:: Page text

ANTI-TAKEOVER PROVISIONS

     Certain provisions in our articles of incorporation, bylaws and our
shareholders' rights plan may encourage persons considering unsolicited tender
offers or other unilateral takeover proposals to negotiate with our board of
directors rather than pursue non-negotiated takeover attempts.

     Our Classified Board of Directors. Our bylaws provide that our board of
directors is divided into three classes as nearly equal in number as possible.
The directors of each class are elected for three-year terms, and the terms of
the three classes are staggered so that directors from a single class are
elected at each annual meeting of stockholders. A staggered board makes it more
difficult for shareholders to change the majority of the directors and instead
promotes continuity of existing management.

     Our Ability to Issue Preferred Stock. As discussed above, our board of
directors can set the voting rights, redemption rights, conversion rights and
other rights relating to authorized but unissued shares of preferred stock and
could issue that stock in either private or public transactions. Preferred stock
could be issued for the purpose of preventing a merger, tender offer or other
takeover attempt which the board of directors opposes.

     Our Rights Plan. Our board of directors has adopted a stockholders' rights
plan. The rights attach to all common stock certificates representing
outstanding shares. One right is issued for each share of common stock
outstanding. Each right entitles the registered holder, under the circumstances
described below, to purchase from us one one-thousandth of a share of our Series
A Junior Participating Preferred Stock, a "Series A" share, at a price of
$150.00 per one one-thousandth of a Series A share, subject to adjustment. The
dividend and liquidation rights and the non-redemption feature of the Series A
shares are designed so that the value of one one-thousandth of a Series A share
purchasable upon exercise of each right will approximate the value of one share
of common stock. The following is a summary of the terms of the rights plan. You
should refer to the applicable provisions of the rights plan which we have
incorporated by reference as an exhibit to the registration statement of which
this prospectus is a part.

     The rights will separate from the common stock and right certificates will
be distributed to the holders of common stock as of the earlier of:

        - 10 business days following a public announcement that a person or
          group of affiliated persons has acquired beneficial ownership of 15%
          or more of our outstanding voting shares; or

        - 10 business days following the commencement or announcement of an
          intention to commence a tender offer or exchange offer which would
          result in a person or group beneficially owning 15% or more of our
          outstanding voting shares.

     The rights are not exercisable until rights certificates are distributed.
The rights will expire on July 31, 2007 unless that date is extended or the
rights are earlier redeemed or exchanged.

     If a person or group acquires 15% or more of our voting shares, each right
then outstanding, other than rights beneficially owned by such person or group,
becomes a right to buy that number of shares of
                                       16
<PAGE>   90

common stock or other securities or assets having a market value of two times
the exercise price of the right. The rights belonging to the acquiring person or
group become null and void.

::::
:: Recorded information

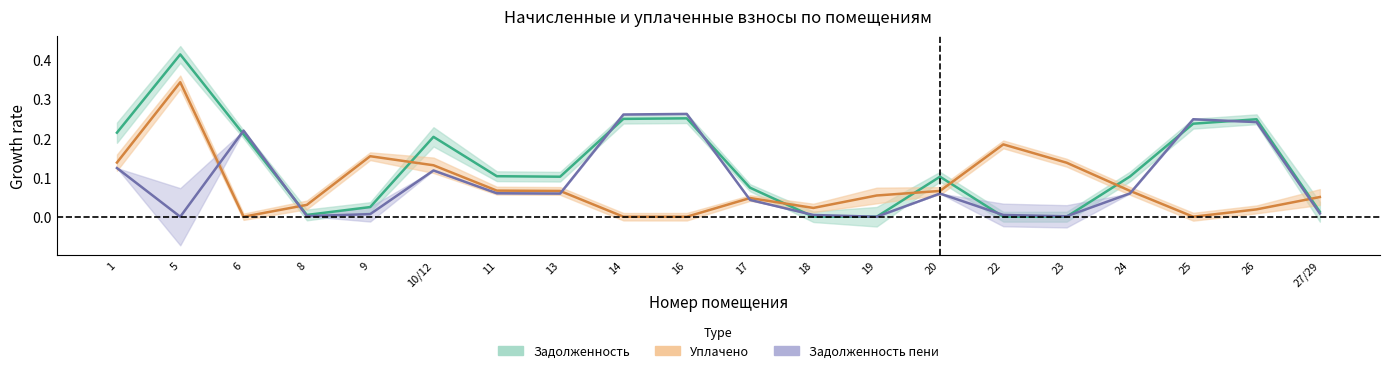

Reading left to right, list all the values displayed in this chart.

Задолженность: 1=0.2	5=0.4	6=0.2	8=0.0	9=0.0	10/12=0.2	11=0.1	13=0.1	14=0.2	16=0.3	17=0.1	18=0.0	19=0.0	20=0.1	22=0.0	23=0.0	24=0.1	25=0.2	26=0.2	27/29=0.0
Уплачено: 1=0.1	5=0.3	6=0.0	8=0.0	9=0.2	10/12=0.1	11=0.1	13=0.1	14=0.0	16=0.0	17=0.0	18=0.0	19=0.1	20=0.1	22=0.2	23=0.1	24=0.1	25=0.0	26=0.0	27/29=0.1
Задолженность пени: 1=0.1	5=0.0	6=0.2	8=0.0	9=0.0	10/12=0.1	11=0.1	13=0.1	14=0.3	16=0.3	17=0.0	18=0.0	19=0.0	20=0.1	22=0.0	23=0.0	24=0.1	25=0.2	26=0.2	27/29=0.0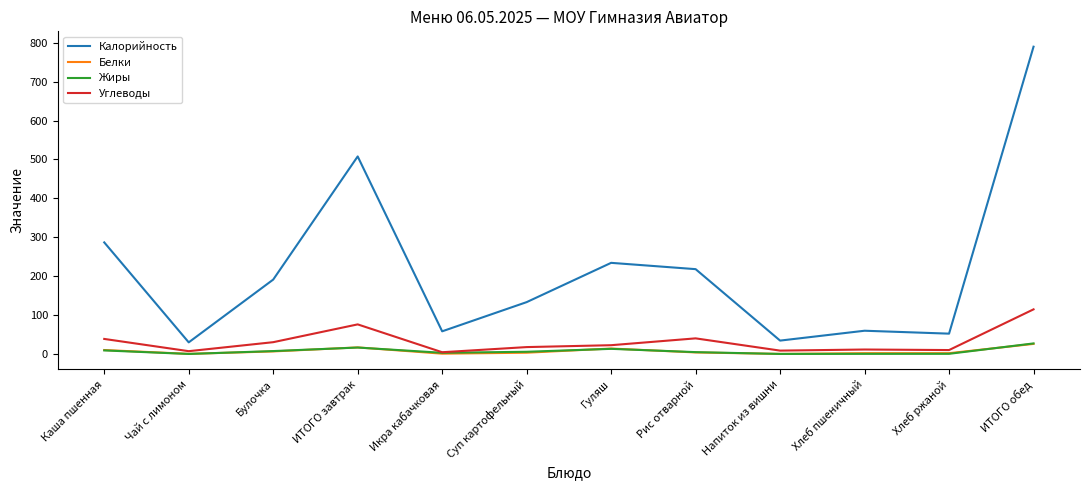

In Углеводы, how many points are lower than both neighbors (excluding endpoints)?

4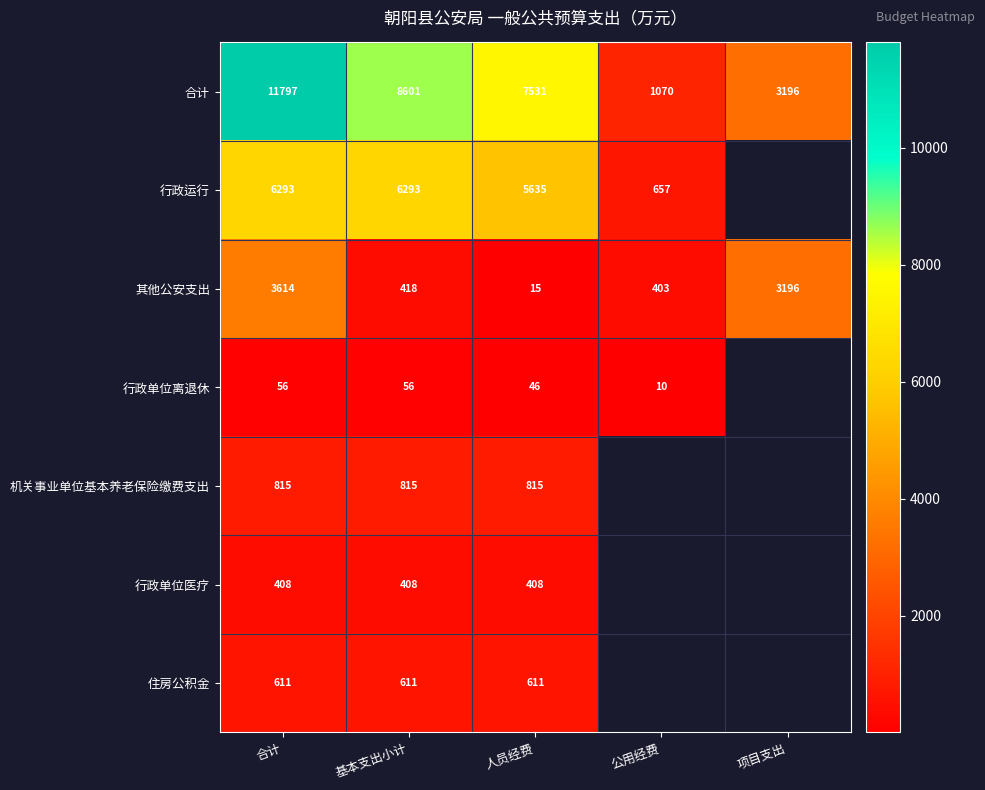

Is the value of 行政运行 at 公用经费 greater than the value of 机关事业单位基本养老保险缴费支出 at 人员经费?

No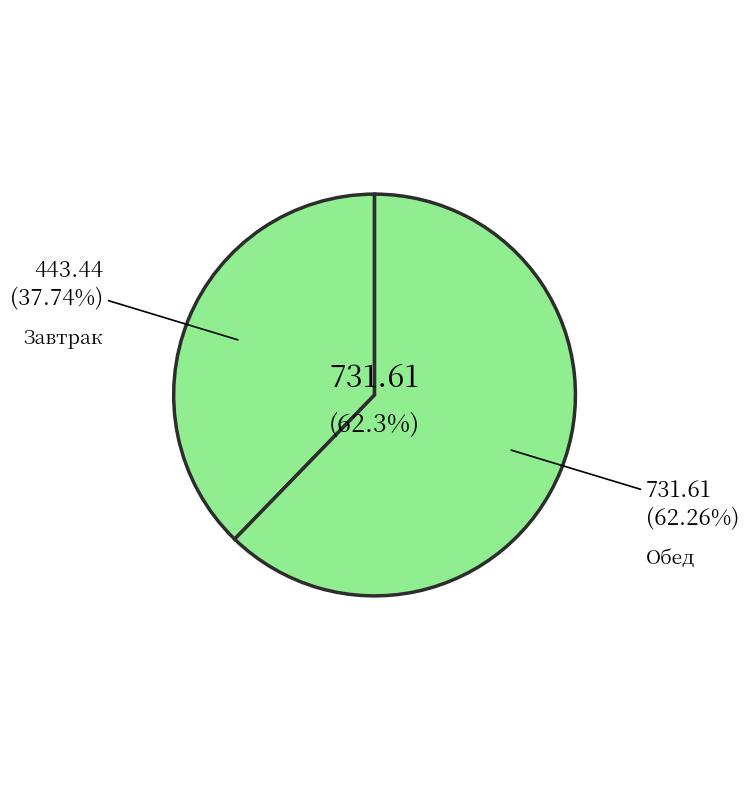

True or false: Салат из белокочанной капусты accounts for 1% of the total.

False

::::

▶ **Written task 1**
Summarize the anti-takeover provisions section in two sentences.
▶ **Written task 2**
Resume the text on anti-takeover provisions from where it stops.

▶ **Exercise answer 1**
Provisions in the company's articles of incorporation, bylaws and shareholders' rights plan may encourage persons considering unsolicited takeover proposals to negotiate with the board of directors. These include a staggered board that makes it harder to change the majority of directors, the board's power to issue preferred stock to prevent a takeover it opposes, and a rights plan that gives other holders the right to buy securities worth twice the exercise price if a person or group acquires 15% or more of the voting shares, while the acquirer's rights become null and void.

▶ **Exercise answer 2**
     If Swift is acquired in a merger or other business combination, or 50% of
its consolidated assets or assets producing more than 50% of its earning power
or cash flow are sold, each holder of a right will have the right to receive
that number of shares of common stock of the acquiring company which at the time
of such transaction has a market value of two times the purchase price of the
right.

     At any time after a person or group acquires beneficial ownership of 15% or
more of our outstanding voting shares and before the earlier of the two events
described in the prior paragraph or acquisition by a person or group of
beneficial ownership of 50% or more of our outstanding voting shares, our board
of directors may, at its option, exchange the rights, other than those owned by
such person or group, in whole or in part, at an exchange ratio of one share of
common stock or a fractional share of Series A stock or other preferred stock
equivalent in value thereto, per right.

     The Series A shares issuable upon exercise of the rights will be
non-redeemable and rank junior to all other series of our preferred stock. Each
whole Series A share will be entitled to receive a quarterly preferential
dividend in an amount per share equal to the greater of $1.00 in cash, or in the
aggregate, 1,000 times the dividend declared on the common stock, subject to
adjustment. In the event of liquidation, the holders of Series A share may
receive a preferential liquidation payment equal to the greater of $1,000 per
share, or in the aggregate, 1,000 times the payment made on the shares of common
stock. In the event of any merger, consolidation or other transaction in which
the shares of common stock are exchanged for or changed into other stock or
securities, cash or other property, each whole Series A share will be entitled
to receive 1,000 times the amount received per share of common stock. Each whole
Series A share will be entitled to 1,000 votes on all matters submitted to a
vote of our stockholders and Series A shares will generally vote together as one
class with the common stock and any other capital stock on all matters submitted
to a vote of our stockholders.

     Prior to the earlier of the date it is determined that right certificates
are to be distributed or the expiration date of the rights, our board of
directors may redeem all, but not less than all, of the then outstanding rights
at a price of $0.01 per right. Our board of directors in its sole discretion may
establish the effective date and other terms and conditions of the redemption.
Upon redemption, the ability to exercise the rights will terminate and the
holders of rights will only be entitled to receive the redemption price.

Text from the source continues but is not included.